おひつじ座25度 サビアン
二つの意味の誓い
旅人は窓からの風を感じながら、思いました。
――自分の欲しいものは自分で掴みに行くしかない。それって、自分を幸せにするのは自分にしかできないってことだよね。
――ハッ!
「あなたの望みはあなたにしか分からない。」
門の外で聞いた声がリフレインします。
ボクシングの試合のテントから突然抜け出したこともチクリと頭をよぎりました。
「自分のご機嫌は自分で取る、か。うん、そうしよう。」
旅人は頭の中で思っていたことが知らぬ間に外に出ていて、独り言で決意表明をしていました。
「すてきな誓いね。
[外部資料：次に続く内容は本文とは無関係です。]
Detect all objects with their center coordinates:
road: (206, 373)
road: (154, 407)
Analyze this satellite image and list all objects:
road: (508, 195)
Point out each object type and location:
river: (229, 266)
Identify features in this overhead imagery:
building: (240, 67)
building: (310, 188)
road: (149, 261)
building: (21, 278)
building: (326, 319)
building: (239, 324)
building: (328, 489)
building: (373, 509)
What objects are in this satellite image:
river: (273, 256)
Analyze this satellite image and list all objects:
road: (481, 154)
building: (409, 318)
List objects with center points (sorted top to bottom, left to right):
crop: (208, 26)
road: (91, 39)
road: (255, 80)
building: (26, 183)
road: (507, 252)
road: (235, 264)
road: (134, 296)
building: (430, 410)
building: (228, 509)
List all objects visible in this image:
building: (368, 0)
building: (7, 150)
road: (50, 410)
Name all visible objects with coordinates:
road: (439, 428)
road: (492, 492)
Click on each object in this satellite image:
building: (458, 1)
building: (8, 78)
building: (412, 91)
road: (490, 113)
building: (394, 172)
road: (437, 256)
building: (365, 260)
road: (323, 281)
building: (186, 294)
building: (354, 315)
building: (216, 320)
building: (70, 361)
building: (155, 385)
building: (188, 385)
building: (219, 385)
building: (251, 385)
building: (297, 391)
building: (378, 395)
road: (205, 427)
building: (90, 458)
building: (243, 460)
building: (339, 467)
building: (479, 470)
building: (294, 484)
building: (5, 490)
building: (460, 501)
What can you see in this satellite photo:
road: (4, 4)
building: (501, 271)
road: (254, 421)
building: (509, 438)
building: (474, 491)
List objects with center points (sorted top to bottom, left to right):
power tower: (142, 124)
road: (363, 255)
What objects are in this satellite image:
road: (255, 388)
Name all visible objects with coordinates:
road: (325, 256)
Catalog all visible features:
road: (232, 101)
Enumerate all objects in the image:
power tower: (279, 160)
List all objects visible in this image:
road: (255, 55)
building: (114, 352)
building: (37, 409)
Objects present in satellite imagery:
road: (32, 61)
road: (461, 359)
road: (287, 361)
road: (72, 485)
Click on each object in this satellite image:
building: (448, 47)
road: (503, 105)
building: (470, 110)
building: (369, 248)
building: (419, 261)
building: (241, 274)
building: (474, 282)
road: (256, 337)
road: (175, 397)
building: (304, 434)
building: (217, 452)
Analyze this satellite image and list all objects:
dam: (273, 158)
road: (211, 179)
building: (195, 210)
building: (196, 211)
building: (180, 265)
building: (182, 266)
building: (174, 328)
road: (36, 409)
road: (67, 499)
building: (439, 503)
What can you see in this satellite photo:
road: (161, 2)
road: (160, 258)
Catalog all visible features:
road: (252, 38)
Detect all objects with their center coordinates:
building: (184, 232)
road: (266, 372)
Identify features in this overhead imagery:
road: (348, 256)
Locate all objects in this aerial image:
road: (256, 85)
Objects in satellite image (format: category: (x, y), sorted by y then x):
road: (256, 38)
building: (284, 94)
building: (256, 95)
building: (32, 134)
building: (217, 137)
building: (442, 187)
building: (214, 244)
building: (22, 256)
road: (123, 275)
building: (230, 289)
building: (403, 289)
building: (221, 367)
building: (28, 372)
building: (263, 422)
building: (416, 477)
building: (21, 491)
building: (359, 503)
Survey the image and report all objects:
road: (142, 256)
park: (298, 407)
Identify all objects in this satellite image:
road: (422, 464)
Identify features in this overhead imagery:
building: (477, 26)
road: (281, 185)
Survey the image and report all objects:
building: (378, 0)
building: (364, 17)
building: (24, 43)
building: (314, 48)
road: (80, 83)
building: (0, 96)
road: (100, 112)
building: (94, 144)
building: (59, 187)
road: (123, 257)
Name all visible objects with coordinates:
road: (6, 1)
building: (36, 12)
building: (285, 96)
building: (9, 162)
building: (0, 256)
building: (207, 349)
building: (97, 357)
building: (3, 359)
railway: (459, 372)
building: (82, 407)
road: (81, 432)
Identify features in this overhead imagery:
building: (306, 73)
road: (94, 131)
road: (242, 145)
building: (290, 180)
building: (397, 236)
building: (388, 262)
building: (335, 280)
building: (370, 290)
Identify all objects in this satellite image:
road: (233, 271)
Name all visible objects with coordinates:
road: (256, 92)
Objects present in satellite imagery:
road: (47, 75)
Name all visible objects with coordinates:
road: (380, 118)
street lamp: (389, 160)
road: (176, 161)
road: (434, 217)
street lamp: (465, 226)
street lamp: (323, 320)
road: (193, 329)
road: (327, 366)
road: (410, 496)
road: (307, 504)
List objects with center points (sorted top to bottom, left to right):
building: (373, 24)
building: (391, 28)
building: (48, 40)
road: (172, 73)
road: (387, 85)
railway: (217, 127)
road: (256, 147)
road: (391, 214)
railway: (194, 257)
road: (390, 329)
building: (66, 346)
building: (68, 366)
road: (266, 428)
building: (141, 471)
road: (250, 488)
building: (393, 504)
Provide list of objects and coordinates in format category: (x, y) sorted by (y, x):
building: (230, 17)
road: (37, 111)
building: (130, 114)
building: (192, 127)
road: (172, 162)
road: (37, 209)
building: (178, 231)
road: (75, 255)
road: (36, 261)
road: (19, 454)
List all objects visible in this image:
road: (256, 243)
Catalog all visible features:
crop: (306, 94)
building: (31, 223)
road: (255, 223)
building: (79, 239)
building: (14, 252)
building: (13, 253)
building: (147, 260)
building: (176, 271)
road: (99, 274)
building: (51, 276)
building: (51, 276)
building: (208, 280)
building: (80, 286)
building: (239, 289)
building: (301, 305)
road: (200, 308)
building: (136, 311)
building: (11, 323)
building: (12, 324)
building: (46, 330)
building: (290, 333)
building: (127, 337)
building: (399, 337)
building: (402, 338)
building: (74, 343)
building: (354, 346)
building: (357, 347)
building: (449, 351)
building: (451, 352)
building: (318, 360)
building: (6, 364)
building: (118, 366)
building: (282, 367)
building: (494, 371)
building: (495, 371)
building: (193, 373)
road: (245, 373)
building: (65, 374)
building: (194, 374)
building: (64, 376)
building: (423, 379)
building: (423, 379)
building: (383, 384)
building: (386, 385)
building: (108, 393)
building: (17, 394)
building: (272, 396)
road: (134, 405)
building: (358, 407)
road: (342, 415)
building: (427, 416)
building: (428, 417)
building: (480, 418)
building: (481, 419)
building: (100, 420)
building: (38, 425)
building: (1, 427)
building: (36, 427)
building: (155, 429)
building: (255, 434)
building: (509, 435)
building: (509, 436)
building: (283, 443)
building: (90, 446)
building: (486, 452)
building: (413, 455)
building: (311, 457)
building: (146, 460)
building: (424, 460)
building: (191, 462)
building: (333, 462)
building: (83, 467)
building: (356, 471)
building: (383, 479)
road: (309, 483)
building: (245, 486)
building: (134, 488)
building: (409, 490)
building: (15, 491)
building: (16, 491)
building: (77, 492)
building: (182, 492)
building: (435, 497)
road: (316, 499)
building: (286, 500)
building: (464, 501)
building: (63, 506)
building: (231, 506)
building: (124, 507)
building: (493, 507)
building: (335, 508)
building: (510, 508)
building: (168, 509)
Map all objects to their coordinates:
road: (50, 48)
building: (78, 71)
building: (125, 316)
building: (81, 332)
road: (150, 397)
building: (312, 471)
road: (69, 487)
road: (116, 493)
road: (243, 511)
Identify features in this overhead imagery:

」
透き通った声が聞こえた気がしました。
隣りをみるとパステルカラーのドレスの女性はこちらを見て微笑んでいるように感じました。
「自分自身を大事にすることは、周りを大事にすることにもなるのよ。」
旅人ははっきりと女性が話しかけてくれたことにうれしくなって、つい、くだけた感じで聞いていました。
「あなたは、もしかして豊穣の女神アブダンティア?だったりして?」
「……さーあ?」
からかうように明るくかわされた旅人は、ちょっと照れて、また窓の方に目をやりました。